Van Petegem and his colleagues turned to the CLS to pin down what various mutations did to the inner workings of this complex protein.
"It's all about getting 3-D structures, and you need very bright X-rays to see a lot of the details in these structures," he explains. "We were also particularly fortunate to have an excellent collaboration with Drs. Overgaard and Wimmer at the University of Aalborg, Denmark, who complemented our studies with nuclear magnetic resonance spectroscopic data".
The result, published in the Proceedings of the National Academy of Sciences, offered further surprises from CaM, which contains upward of 150 amino acids. A single change to any one of these constituents had a huge impact on the shape of the molecule.
"Normally when calmodulin binds to calcium it changes its shape, which is what sends the signal to the calcium channel to shut down, and controls the heartbeat" says Van Petegem, who witnessed a tremendous distortion when a mutation prevented this binding process. "It wasn't a subtle thing—the way the entire protein folds is very different."
Van Petegem's team looked at four different mutant variations of the heartbeat-regulating CaM protein, finding different structures for each.
"Although the different mutations all lead to cardiac arrhythmia, the way they do this is mutation-specific," says Van Petegem. Two of the four mutants expressed large structural conformations, with different consequences shown in the other two.
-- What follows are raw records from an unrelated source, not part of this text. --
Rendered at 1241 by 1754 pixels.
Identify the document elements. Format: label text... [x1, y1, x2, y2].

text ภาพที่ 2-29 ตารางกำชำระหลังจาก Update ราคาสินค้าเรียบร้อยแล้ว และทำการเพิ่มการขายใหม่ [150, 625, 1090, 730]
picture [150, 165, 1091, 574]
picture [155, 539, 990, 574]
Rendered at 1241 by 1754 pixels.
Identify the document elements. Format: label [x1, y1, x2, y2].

The mutated structures looked nothing like the CaM found in a healthy individual, yet the protein seemed to still be able to fulfill most of its functions in the body, even if its control over heartbeat is compromised.
This puzzling insight simply adds to the complexities of CaM, which Van Petegem has been pursuing since starting his UBC laboratory in 2007. For now, he continues to weigh the implications of the imagery provided by the synchrotron.
"We would never have predicted beforehand what we saw," he concludes.